Proposta de candidatos

Gilmar critica ideia de nova Constituição, mas defende retirada de temas

Para o ministro, o ideal seria fazer uma “lipoaspiração” na Constituição e levar disposições para lei ordinária

Gilmar Mendes
Ministro Gilmar Mendes / Crédito: Fellipe Sampaio/SCO/STF

Apesar dos problemas, a Constituição atual é a mais estável da história do país e não há motivos para discutir a elaboração de um novo texto que esteja acima das leis. A opinião é do ministro Gilmar Mendes, do Supremo Tribunal Federal, que destacou que a Carta que completa 30 anos na sexta-feira (5/10) evitou golpes e não ensejou em tomada de poder por fora da democracia.

Assim, o magistrado afirma que fazer um novo texto constitucional, como chegaram a prometer as campanhas de presidente Fernando Haddad (PT) e Jair Bolsonaro (PSL), causaria instabilidade ao país. “Por isso me repugna qualquer ideia de constituinte ou mini constituinte, até porque, embora seja relativamente difícil o processo de reforma atualmente, não é impossível, e a reforma se dá em ambiente democrático”, diz.

Mesmo que o debate não fosse amplo e se resumisse a alguns pontos da CF, a medida não seria correta, ressalta Gilmar. “Além da instabilidade que se cria para vida do país, que se voltaria para essas discussões, ainda que fosse chamada de forma localizada, trataria de conceitos muitos amplos e todo mundo iria queria botar mais essa ou aquela emenda”.

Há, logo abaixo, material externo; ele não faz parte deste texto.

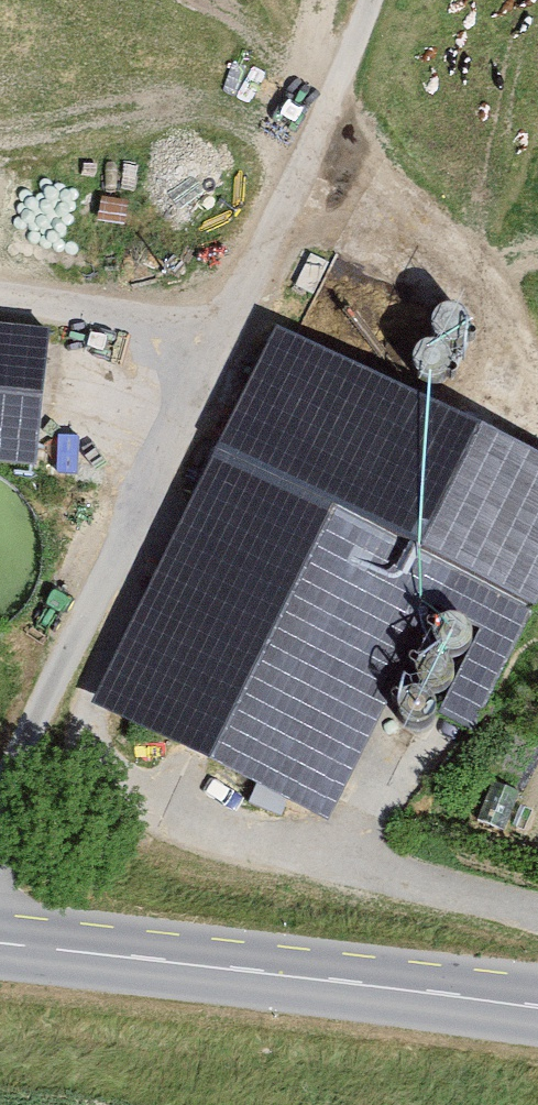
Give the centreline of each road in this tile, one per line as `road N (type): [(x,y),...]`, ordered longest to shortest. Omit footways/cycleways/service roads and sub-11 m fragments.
road 1 (track): [(0,859),(55,724),(251,317)]
road 2 (secondary): [(0,940),(537,1004)]
road 3 (track): [(251,317),(358,0)]
road 4 (track): [(0,291),(251,317)]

O ministro ressalta o papel da Constituição no desenvolvimento do país após 1988, quando foi promulgada. “O que é importante é que, a despeito dos problemas, essa é a Constituição mais estável que tivemos. Foi aquela que evitou golpes, não ensejou tentativa de tomada de poder, e por isso tem valor em si mesmo, um valor intrínseco que tem de ser cultuado”, acredita.

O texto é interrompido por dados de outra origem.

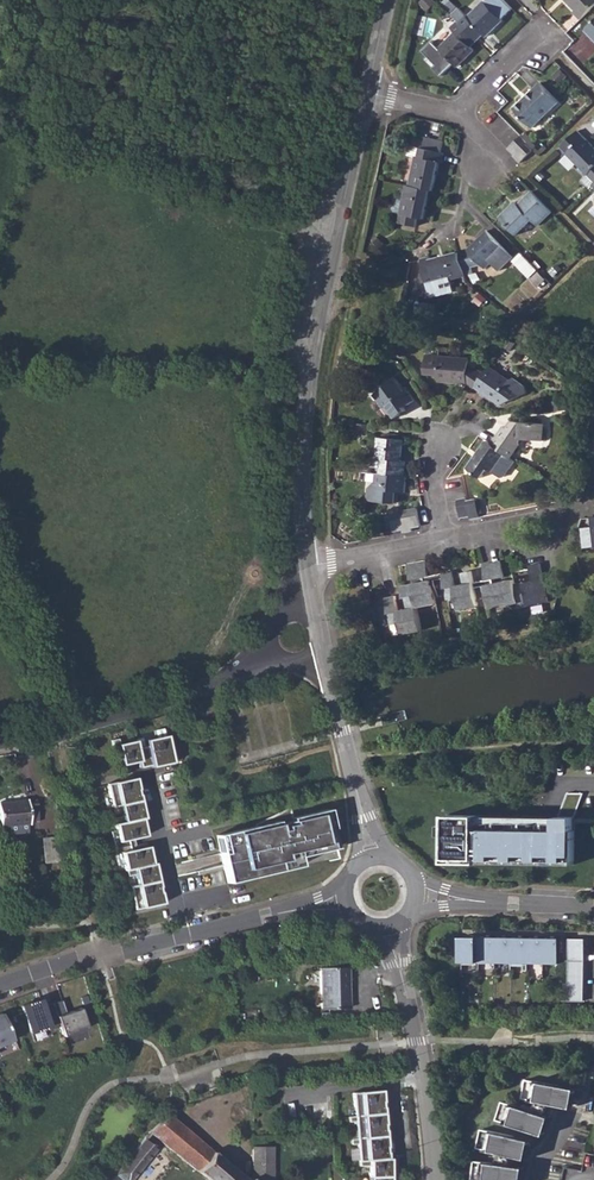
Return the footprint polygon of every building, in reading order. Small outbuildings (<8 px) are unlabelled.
[(578,19),(593,5),(593,0),(563,0),(573,11),(572,12),(578,19)] [(463,16),(456,22),(475,40),(481,35),(483,37),(500,20),(482,1),(466,18),(463,16)] [(585,29),(593,38),(593,21),(585,29)] [(475,40),(456,22),(450,27),(454,32),(438,48),(430,40),(420,50),(434,65),(431,67),(439,75),(452,63),(455,66),(472,50),(469,47),(475,40)] [(539,83),(512,109),(530,128),(557,102),(539,83)] [(519,135),(507,147),(513,154),(525,143),(526,142),(519,135)] [(587,174),(593,181),(593,147),(583,136),(566,152),(587,174)] [(414,157),(408,185),(428,189),(431,190),(437,163),(440,163),(443,153),(439,152),(442,141),(422,137),(418,158),(414,157)] [(525,143),(513,154),(512,156),(518,161),(530,149),(525,143)] [(587,174),(581,181),(587,188),(591,184),(593,181),(587,174)] [(408,185),(405,184),(397,222),(415,226),(417,217),(422,218),(428,189),(408,185)] [(550,211),(529,190),(515,204),(512,202),(496,217),(513,234),(528,219),(534,225),(550,211)] [(467,249),(458,251),(463,267),(479,263),(483,267),(490,261),(499,269),(512,255),(486,229),(467,249)] [(463,267),(458,251),(430,258),(430,255),(420,258),(426,281),(434,278),(438,293),(453,289),(450,278),(464,274),(463,267)] [(434,278),(426,281),(429,295),(438,293),(434,278)] [(473,389),(474,387),(501,405),(512,400),(504,387),(508,380),(488,367),(483,374),(471,365),(470,365),(470,359),(427,354),(424,373),(439,375),(438,382),(467,385),(473,389)] [(370,360),(355,358),(354,365),(369,367),(370,360)] [(394,379),(372,395),(381,408),(386,405),(395,418),(404,411),(403,409),(413,403),(405,391),(403,392),(394,379)] [(491,444),(485,441),(475,454),(479,456),(475,460),(473,458),(466,468),(480,478),(487,469),(500,478),(503,477),(514,461),(509,458),(518,445),(517,444),(520,440),(541,443),(543,425),(514,422),(507,431),(503,428),(491,444)] [(379,474),(375,473),(375,481),(367,488),(366,501),(391,502),(391,491),(404,492),(405,476),(402,476),(404,461),(399,460),(400,439),(376,438),(374,452),(381,459),(379,474)] [(466,501),(465,498),(457,500),(460,517),(469,515),(470,519),(478,517),(475,499),(466,501)] [(411,529),(410,526),(418,524),(416,508),(408,509),(398,511),(388,513),(392,530),(401,527),(402,531),(411,529)] [(584,528),(586,548),(593,547),(593,527),(584,528)] [(402,582),(403,593),(403,594),(405,605),(396,607),(393,593),(383,595),(389,621),(398,620),(400,631),(420,627),(415,604),(434,600),(430,577),(440,575),(445,595),(454,593),(457,606),(476,602),(473,584),(483,582),(488,604),(516,599),(517,604),(545,598),(541,574),(538,559),(528,562),(532,576),(512,580),(511,575),(490,580),(489,575),(501,573),(498,557),(480,561),(483,576),(471,578),(469,567),(459,569),(461,581),(452,582),(450,567),(428,572),(425,557),(407,561),(410,576),(421,574),(422,578),(402,582)] [(111,740),(113,749),(117,749),(121,766),(139,762),(140,768),(151,766),(152,768),(173,763),(167,736),(146,740),(147,746),(137,748),(136,740),(119,744),(118,739),(111,740)] [(130,887),(135,910),(163,904),(161,892),(160,892),(159,887),(160,887),(154,863),(152,863),(148,846),(135,849),(131,850),(128,840),(133,839),(146,836),(142,819),(145,818),(140,794),(139,794),(137,790),(138,789),(136,778),(107,784),(113,807),(120,806),(122,816),(115,818),(116,824),(114,824),(116,831),(118,839),(112,841),(111,841),(115,857),(116,857),(121,856),(123,864),(124,871),(126,870),(127,876),(135,875),(137,885),(130,887)] [(558,816),(445,814),(445,826),(439,826),(439,836),(445,836),(445,863),(575,865),(576,817),(584,793),(568,793),(558,816)] [(0,801),(0,816),(1,827),(11,826),(12,833),(30,831),(29,823),(40,821),(37,799),(28,800),(28,798),(0,801)] [(328,809),(324,810),(333,849),(337,848),(328,809)] [(224,869),(228,883),(243,879),(242,874),(263,869),(265,874),(290,869),(289,863),(300,861),(299,857),(333,849),(324,810),(286,819),(284,810),(268,818),(269,823),(255,827),(221,834),(226,853),(221,854),(224,866),(224,869)] [(269,823),(268,818),(254,826),(255,827),(269,823)] [(221,853),(221,854),(226,853),(221,834),(217,835),(220,850),(221,853)] [(62,863),(59,837),(49,839),(52,864),(62,863)] [(195,859),(221,853),(220,850),(194,856),(195,859)] [(289,863),(290,869),(301,866),(300,861),(289,863)] [(199,875),(224,869),(224,866),(198,872),(199,875)] [(242,874),(243,879),(265,874),(263,869),(242,874)] [(555,937),(458,936),(458,962),(555,963),(555,937)] [(587,939),(571,938),(569,1000),(585,1001),(587,939)] [(347,966),(319,967),(322,1008),(349,1007),(347,966)] [(40,1000),(22,1006),(31,1033),(48,1027),(49,1030),(60,1027),(52,1004),(42,1007),(40,1000)] [(61,1000),(52,1004),(60,1027),(63,1037),(87,1029),(80,1008),(66,1013),(61,1000)] [(13,1040),(1,1014),(0,1014),(0,1046),(13,1040)] [(523,1098),(573,1108),(577,1089),(527,1079),(523,1098)] [(381,1090),(352,1093),(353,1116),(347,1116),(347,1122),(354,1122),(354,1139),(348,1139),(348,1145),(354,1145),(355,1167),(364,1167),(366,1179),(391,1179),(390,1158),(388,1159),(388,1152),(387,1152),(386,1148),(387,1148),(385,1130),(384,1130),(384,1125),(383,1107),(382,1107),(382,1103),(382,1102),(381,1090)] [(497,1120),(545,1135),(551,1117),(503,1101),(501,1107),(497,1120)] [(493,1118),(497,1120),(501,1107),(497,1105),(493,1118)] [(147,1132),(207,1179),(245,1179),(166,1115),(147,1132)] [(478,1148),(527,1159),(532,1140),(483,1129),(481,1134),(478,1148)] [(154,1150),(150,1146),(152,1142),(144,1136),(109,1179),(131,1179),(154,1150)] [(251,1179),(252,1179),(273,1179),(271,1147),(251,1147),(251,1179)] [(476,1179),(524,1179),(526,1168),(475,1160),(475,1166),(473,1179),(476,1179)]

O magistrado elogia, ainda, ideia que vem sendo defendida pelo ex-ministro do STF Nelson Jobim. “Jobim deu entrevista e disse que o ideal seria fazer uma lipoaspiração, tirar da CF uma série de núcleos para passar para lei complementar”.

Isso, no entanto, não seria fácil, frisa Gilmar. “O problema é que vale a lógica política e se o dispositivo está lá é porque alguém colocou, e quando se propõe a retirada quem colocou reclama”, comenta.

Um exemplo dado por ele é a questão tributária. “Temos modelo extremamente detalhado, vemos pelos debate que temos aqui no STF, se esta imagem é incide sobre ISS ou ICMS e toda essa discussão. Como esse caso tributário, outros devem passar para lei complementar”.

Alguns temas deveriam ser desconstitucionalizados, mas seria necessária haver um consenso entre todos entes da federação que serão afetados, diz o ministro.

O ministro reforça a necessidade de reduzir o leque de temas que são afetados pela Constituição. Gilmar afirma que a CF tem os problemas inerentes de qualquer texto constitucional que é muito detalhado e diz que não vê um excesso de emendas ao texto original.

“Não acredito que haja excesso de emendas, vis-a-vis o número de disposições, que são mais de mil”.